Vos opposants lancés dans la campagne des municipales vous reprochent pourtant cette politique « anti voitures »…

Notre parti pris est de dire que rendre les centres-villes agréables et apaisés, cela amène de la clientèle. La légende « no parking, no business » est contredite par les faits : c’est plutôt « no walking, no business » qui prédomine. 74 % des clients des commerces de centre-ville dans les grandes agglomérations s’y rendent à pied, à vélo ou en transports collectifs. La plupart des gens préfèrent consommer dans des espaces apaisés, c’est un facteur de commercialité important.
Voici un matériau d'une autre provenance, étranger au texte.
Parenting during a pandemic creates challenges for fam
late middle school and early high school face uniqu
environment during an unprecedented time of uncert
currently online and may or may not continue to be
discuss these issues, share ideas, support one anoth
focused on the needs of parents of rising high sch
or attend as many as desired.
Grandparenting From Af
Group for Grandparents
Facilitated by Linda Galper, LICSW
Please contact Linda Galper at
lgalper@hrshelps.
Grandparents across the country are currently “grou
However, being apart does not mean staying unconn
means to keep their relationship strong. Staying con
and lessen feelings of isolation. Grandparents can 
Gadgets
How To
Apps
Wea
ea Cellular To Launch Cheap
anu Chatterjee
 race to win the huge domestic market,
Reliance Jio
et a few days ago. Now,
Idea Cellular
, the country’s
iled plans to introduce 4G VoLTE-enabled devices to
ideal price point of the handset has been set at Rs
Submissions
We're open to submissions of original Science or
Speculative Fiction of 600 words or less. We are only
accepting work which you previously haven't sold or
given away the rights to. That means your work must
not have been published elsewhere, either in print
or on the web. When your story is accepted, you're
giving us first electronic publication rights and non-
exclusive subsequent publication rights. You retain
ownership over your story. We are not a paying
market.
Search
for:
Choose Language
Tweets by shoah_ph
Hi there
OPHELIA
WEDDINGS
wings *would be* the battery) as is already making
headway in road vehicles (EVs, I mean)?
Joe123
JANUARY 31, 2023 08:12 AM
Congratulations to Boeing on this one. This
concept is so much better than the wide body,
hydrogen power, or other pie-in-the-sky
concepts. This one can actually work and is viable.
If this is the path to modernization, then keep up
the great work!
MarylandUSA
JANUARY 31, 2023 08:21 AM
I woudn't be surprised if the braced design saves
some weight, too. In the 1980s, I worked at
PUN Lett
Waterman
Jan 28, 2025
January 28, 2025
Nous avons largement augmenté la surface piétonne de Bordeaux : jusqu’à 50 % de plus d’ici à la fin du mandat. La réduction de la place de la voiture est une politique déjà ancienne dans toutes les villes, et qui ne pénalise pas le commerce. Bordeaux a été pionnière, quand Jacques Chaban-Delmas a décidé de faire de la rue Sainte-Catherine l’une des plus longues rues commerçantes piétonnes de France à partir de 1976 – elle fait 1,2 kilomètre. Aujourd’hui, personne ne demande que les voitures reviennent ! On continue d’innover.

Vers un Office du commerce
Bordeaux compte environ 9 000 commerces pour un taux de vacance commerciale de 7,6 % – contre 8,8 % à Lyon, 10 % à Lille, 8,4 % à Toulouse ou encore 9 % à Montpellier. D’après le diagnostic de l’agence LA ! Lestoux & Associés, les boutiques et restos bordelais sont récents : 47 % des commerces de Bordeaux ont été créés depuis 2019. Fin juin, la Ville et la CCI ont lancé le projet d’un Office du commerce, dans le cadre d’un « plan d’actions commercial » de 30 propositions (aide à la transmission, logistique, etc.) Élus et techniciens travaillent à lui donner un cadre et une forme juridique, pour une création effective en janvier 2026. Objectif : relancer la dynamique et faire de Bordeaux « une destination commerciale ».

(1) Hors taxe et hors charges. Dans le centre-ville, de nombreux loyers sont de l’ordre de 300 à 400 euros par m² et par an, et d’environ 200-250 euros dans les nouveaux quartiers (jusqu’à 300-350 euros pour la restauration).